Alenyah’s vision blurred. The world tilted in shades of grey and crimson. Althea’s hands were still around her waist, steadying her, whispering something, a soft, useless comfort she couldn’t hear over the ringing in her ears.

Her throat burned. She wanted to scream that she hadn’t meant to destroy the fields, that she hadn’t wanted to live in a world where everything she touched turned to ash. But the words stayed lodged beneath the weight of her guilt.

Kaelen turned away at last, pacing toward the fire with stiff, angry strides. His shadow stretched long and sharp across the snow.

“I’m…I’m sorry,” she said, tilting her head skyward. The Stoneborn stiffened, but turned his back on her, shoulders taut.

She continued.

“I have healed sickness before. The fields were so large, I wasn’t sure I could do it.” She looked at her hands. “But it wasn’t the size of the fields, and it wasn’t the Song I chose. It was my strength.” She closed her eyes. “I failed. It has never fought me like that before. The darkness wanted beneath my skin, and it tore at me. I had to destroy it, or the corruption would have destroyed ME.”

Her voice cracked on the last word.

For a heartbeat, there was nothing but the wind sighing through the rocks.

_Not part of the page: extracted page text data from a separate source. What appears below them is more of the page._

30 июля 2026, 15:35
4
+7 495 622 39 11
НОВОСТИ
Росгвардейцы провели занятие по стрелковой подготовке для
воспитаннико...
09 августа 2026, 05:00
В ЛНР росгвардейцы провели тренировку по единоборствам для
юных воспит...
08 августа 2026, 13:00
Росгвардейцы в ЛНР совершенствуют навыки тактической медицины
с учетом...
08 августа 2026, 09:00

Kaelen’s head lowered, and though he didn’t turn, the tension in his shoulders eased—just enough that she could breathe again.

But he stayed turned away, the curve of his shoulder lit faintly by the fire. His silence pressed down like weight.

Berin cleared his throat, and Alenyah looked towards the Rhea. He was rubbing his hands together anxiously. “The question is why this happened,” he said. “You mentioned this has never happened before. So is the corruption different…or is it you?”

She stiffened. “I don’t know.”

Althea’s eyes danced back and forth between them. She muttered, “Those poor people…”

Alenyah buried her face in her knees, and quiet fell among them all. Althea rubbed her shoulder before twitching the blanket more securely around her. No one spoke for a long while, feeling the weight of the frost and the ruined fields.

Tavren broke the quiet. “We can only move forward. Alenyah tried to heal the fields, and we all failed to protect them. The only way to save everyone is to get rid of the Great Wyrm. Until we fail at that, we keep going. We haven’t lost yet.”

“Well said,” Althea smiled. Alenyah shuddered, wiping tear stains from her face. Even with hope, they still sat until day turned to dusk and Kaelen ordered them all to rest.



By morning, the fire had burned to embers. Frost glittered across the ashes, and a gray dawn pressed low over the camp. Alenyah stirred beneath her blanket, sore in every limb, the memory of light and screaming still caught behind her eyes.

When she tried to sit up, a shadow moved. Kaelen was already there, crouched beside her with a steaming tin cup in hand.

“Drink,” he said quietly.

She hesitated, half expecting the sharpness of last night’s anger to return. But his voice was gentler, low enough that the others couldn’t hear. His gaze stayed on the ground as if the sight of her still pained him.

“Thank you,” she murmured, accepting the cup. Her fingers brushed his, brief, accidental. He didn’t pull away.

“I am sorry, too.” He whispered. “I let yesterday get the better of me.” His amber eyes seared hers. “It won’t happen again.”

She tried to smile, but her lips barely moved. “I’ll hold you to that.”

She flushed a little embarrassed. “I’ll also try…not to hit you.”

He chuckled, and her gaze shot to his face. It changed him, warming the edges of his usually guarded expression. Something in her chest eased, and the guilt she’d been carrying slipped just a little further from her shoulders.

“Likewise,” Kaelen said, the corner of his mouth still curved in a grin.